Solution
For each string which contains an equal number of 0s and 1s, we will count how many combinations of L to R contain that string. We repeat this sum for all L to R strings.
We can do this by setting all 0s into -1s such that if there are an equal number of 1s and 0s, then the sum of the array would be 0. Then we can use a prefix sum array to keep track of the difference between the number of 1s and 0s up to each position in the string.
Then a hashmap can be used to store the count of each prefix sum value encountered so far.

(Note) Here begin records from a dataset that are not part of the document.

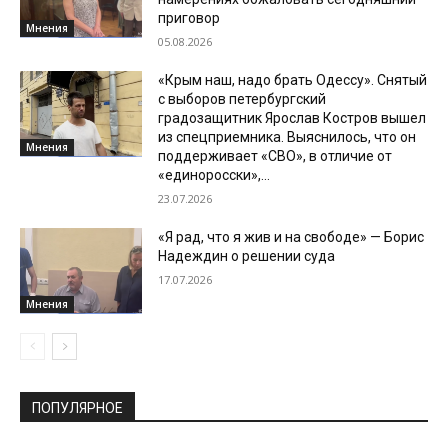
приговор
Мнения
05.08.2026
«Крым наш, надо брать Одессу». Снятый
с выборов петербургский
градозащитник Ярослав Костров вышел
из спецприемника. Выяснилось, что он
Мнения
поддерживает «СВО», в отличие от
«единоросски»,...
23.07.2026
«Я рад, что я жив и на свободе» — Борис
Надеждин о решении суда
17.07.2026
Мнения
ПОПУЛЯРНОЕ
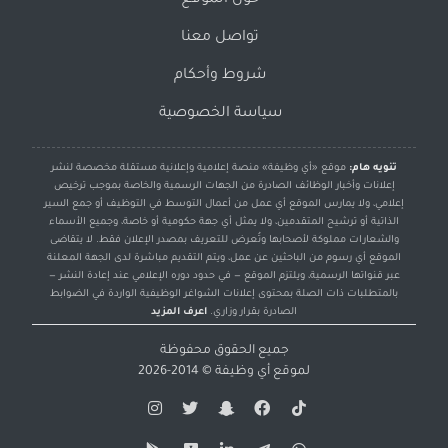
حول الموقع
تواصل معنا
شروط وأحكام
سياسة الخصوصية
تنويه هام:
موقع «أي وظيفة» منصة إعلامية وإعلانية مستقلة مخصصة لنشر
إعلانات وأخبار الوظائف الصادرة من الجهات الرسمية والخاصة بموجب ترخيص
إعلامي، ولا يمارس الموقع أي عمل من أعمال التوسط في التوظيف أو جمع السير
الذاتية أو ترشيح المتقدمين، ولا يمثل أي جهة حكومية أو خاصة، وجميع الأسماء
والشعارات مملوكة لأصحابها وتُعرض للتعريف بمصدر الإعلان فقط. لا يتقاضى
الموقع أي رسوم من الباحثين عن عمل، ويتم التقديم مباشرة لدى الجهة المعلنة
عبر قنواتها الرسمية، ويلتزم الموقع — في حدود دوره الإعلامي عند إعادة النشر —
بالمتطلبات ذات الصلة بمحتوى إعلانات الشواغر الوظيفية الواردة في الضوابط
الصادرة بقرار وزاري.
اعرف المزيد
جميع الحقوق محفوظة
لموقع
أي وظيفة
© 2014-2026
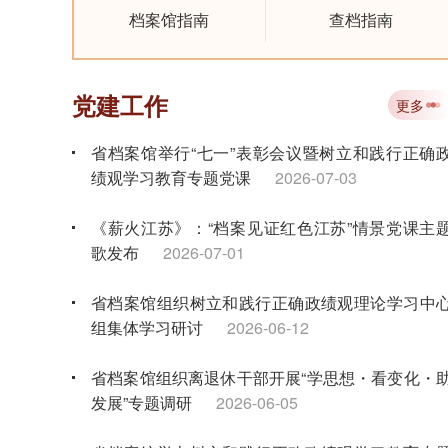
档案馆指南
查档指南
党建工作
更多
省档案馆举行“七一”表彰会议暨树立和践行正确
绩观学习教育专题党课
2026-07-03
《薪火江苏》：“档案见证红色江苏”情景党课主
歌发布
2026-07-01
省档案馆组织树立和践行正确政绩观理论学习中
组集体学习研讨
2026-06-12
省档案馆组织离退休干部开展“学思想・看变化・
发展”专题调研
2026-06-05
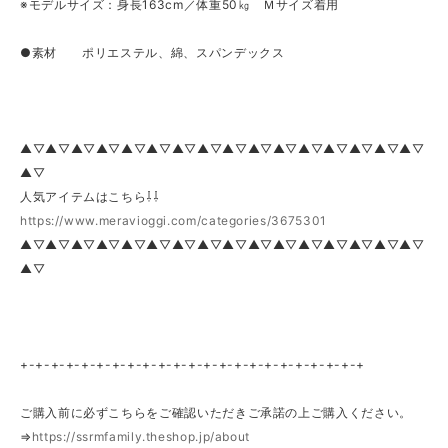
※モデルサイズ：身長163cm／体重50㎏ Ｍサイズ着用
●素材 ポリエステル、綿、スパンデックス
▲▽▲▽▲▽▲▽▲▽▲▽▲▽▲▽▲▽▲▽▲▽▲▽▲▽▲▽▲▽▲▽
▲▽
人気アイテムはこちら⇩⇩
https://www.meravioggi.com/categories/3675301
▲▽▲▽▲▽▲▽▲▽▲▽▲▽▲▽▲▽▲▽▲▽▲▽▲▽▲▽▲▽▲▽
▲▽
+-+-+-+-+-+-+-+-+-+-+-+-+-+-+-+-+-+-+-+-+-+-+
ご購入前に必ずこちらをご確認いただきご承諾の上ご購入ください。
⇒
https://ssrmfamily.theshop.jp/about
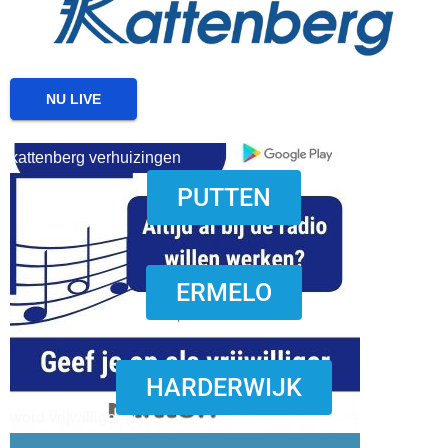
NU LIVE
kattenberg verhuizingen
PUTTEN
download onzze App
ERMELO
HARDERWIJK
word vrijwilliger (1)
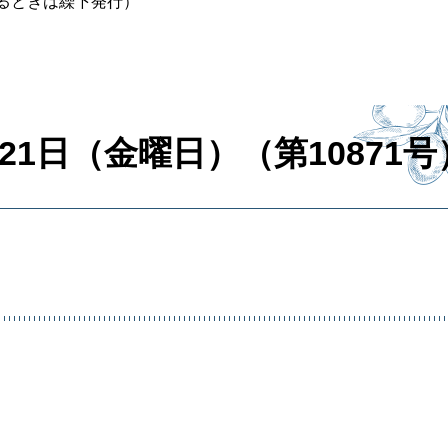
るときは繰下発行）
21日（金曜日）（第10871号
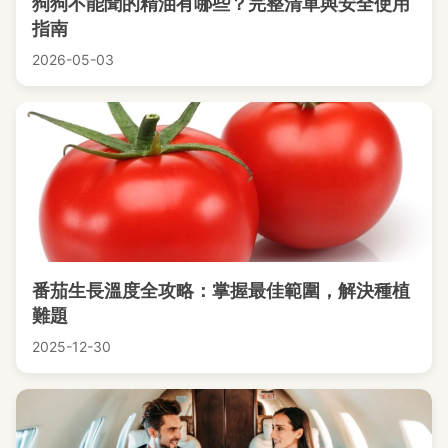
狗狗不能聞的精油有哪些？完整清單與安全使用
指南
2026-05-03
番茄生長溫度全攻略：掌握最佳範圍，解決種植
難題
2025-12-30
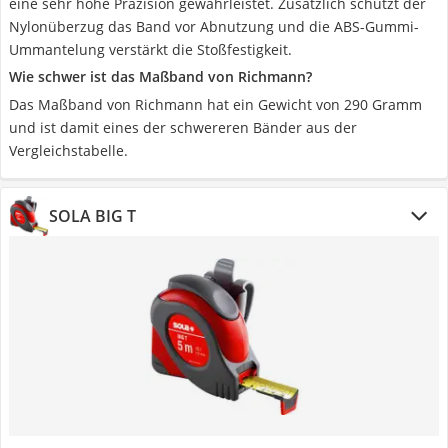
eine sehr hohe Präzision gewährleistet. Zusätzlich schützt der
Nylonüberzug das Band vor Abnutzung und die ABS-Gummi-
Ummantelung verstärkt die Stoßfestigkeit.
Wie schwer ist das Maßband von Richmann?
Das Maßband von Richmann hat ein Gewicht von 290 Gramm
und ist damit eines der schwereren Bänder aus der
Vergleichstabelle.
SOLA BIG T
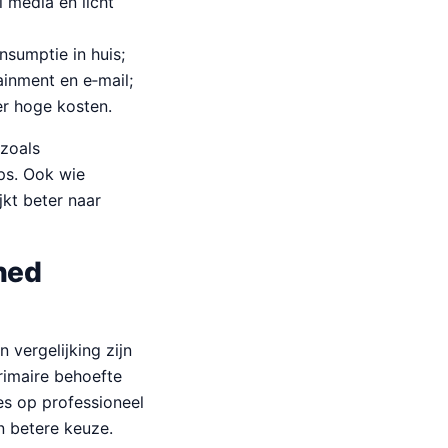
l media en licht
sumptie in huis;
ainment en e‑mail;
r hoge kosten.
 zoals
ps. Ook wie
jkt beter naar
shed
vergelijking zijn
rimaire behoefte
tes op professioneel
n betere keuze.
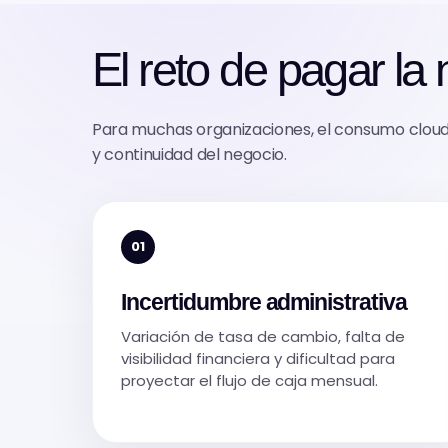
El reto de pagar la
Para muchas organizaciones, el consumo cloud y
y continuidad del negocio.
01
Incertidumbre administrativa
Variación de tasa de cambio, falta de
visibilidad financiera y dificultad para
proyectar el flujo de caja mensual.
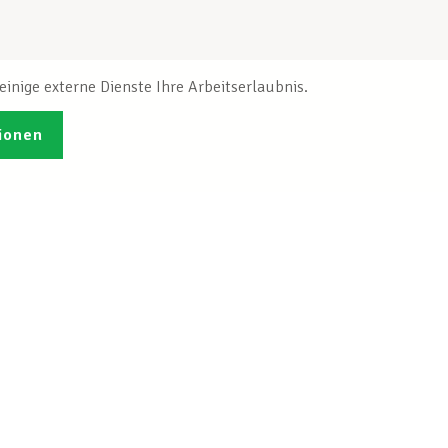
inige externe Dienste Ihre Arbeitserlaubnis.
ionen
Veröffentlichungen
Ich möchte mich
ren
registrieren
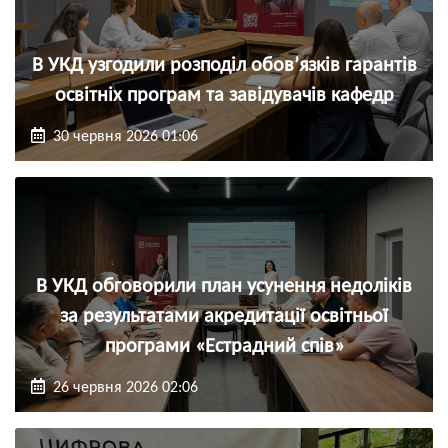
В УКД узгодили розподіл обов’язків гарантів
освітніх програм та завідувачів кафедр
30 червня 2026 01:06
В УКД обговорили план усунення недоліків
за результатами акредитації освітньої
програми «Естрадний спів»
26 червня 2026 02:06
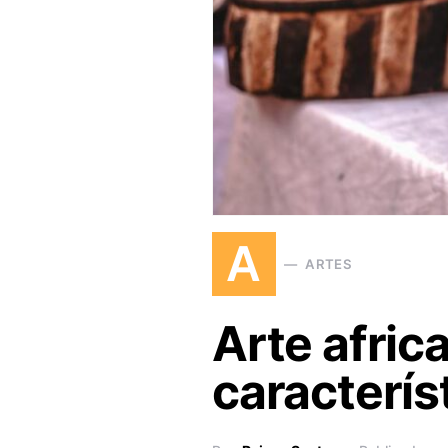
A
ARTES
Arte africa
caracterís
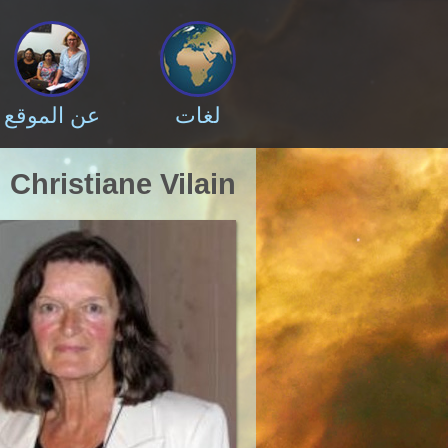
لغات
عن الموقع
Christiane Vilain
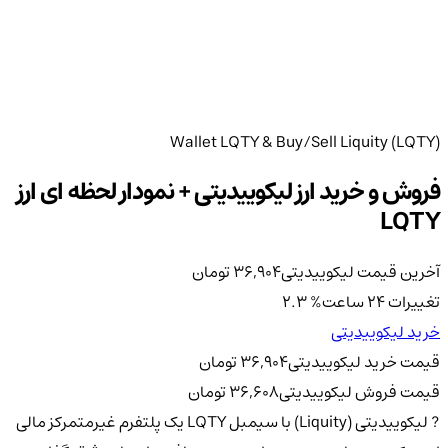
Wallet LQTY & Buy/Sell Liquity (LQTY)
فروش و خرید ارز لیکوییدیتی + نمودار لحظه ای ارز
LQTY
آخرین قیمت لیکوییدیتی
36,904
تومان
تغییرات 24 ساعت
%
2.3
خرید لیکوییدیتی
قیمت خرید لیکوییدیتی
36,904
تومان
قیمت فروش لیکوییدیتی
36,608
تومان
? لیکوییدیتی (Liquity) با سیمبل LQTY یک پلتفرم غیرمتمرکز مالی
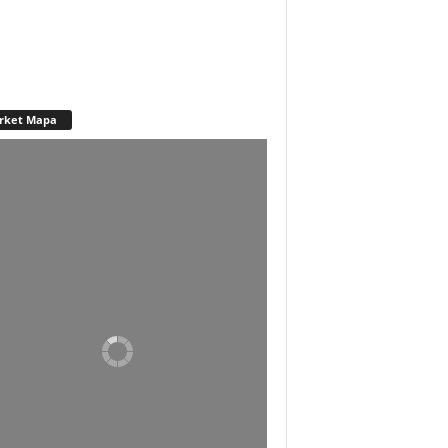
rket Mapa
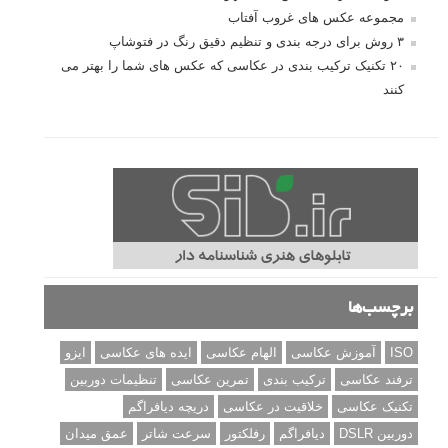
مجموعه عکس های غروب آفتاب
۳ روش برای درجه بندی و تنظیم دقیق رنگ در فتوشاپ
۲۰ تکنیک ترکیب بندی در عکاسی که عکس های شما را بهتر می
کنند
برچسب‌ها
ISO
آموزش عکاسی
الهام عکاسی
ایده های عکاسی
ایزو
ترفند عکاسی
ترکیب بندی
تمرین عکاسی
تنظیمات دوربین
تکنیک عکاسی
خلاقیت در عکاسی
دریچه دیافراگم
دوربین DSLR
دیافراگم
رفلکتور
سرعت شاتر
عمق میدان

The number of valid substrings ending at an index i that balance 0s and 1s is R * leftSum, where leftSum is the cumulative sum of indices stored in the hashmap.
Code
#include <bits/stdc++.h>
using namespace std;
#define ll long long
const int MOD = 1e9 + 7;
void solve(){
string S;
cin >> S;
int n = S.size();
S = "#" + S;
vector<int> psum(n + 1);
for (int i = 1; i <= n; i++){
psum[i] = (S[i] == '1' ? 1 : -1) + psum[i - 1];
}
map<int, ll> prefValIdxSum;
ll ans = 0;
for(int i = 0; i <=n; i++){
const ll currentPrefVal = psum[i];
// no. of possible left endpoints
const ll leftSum = prefValIdxSum[currentPrefVal];
// no. of choices for right endpoint
const ll R = n - i + 1;
ans += (R * (leftSum % MOD)) % MOD;
prefValIdxSum[currentPrefVal] += i + 1;
}
ans %= MOD;
cout << ans << "\n";
}
int main(){
ios_base::sync_with_stdio(0); cin.tie(0);
int tc;
cin >> tc;
while (tc--)
solve();
}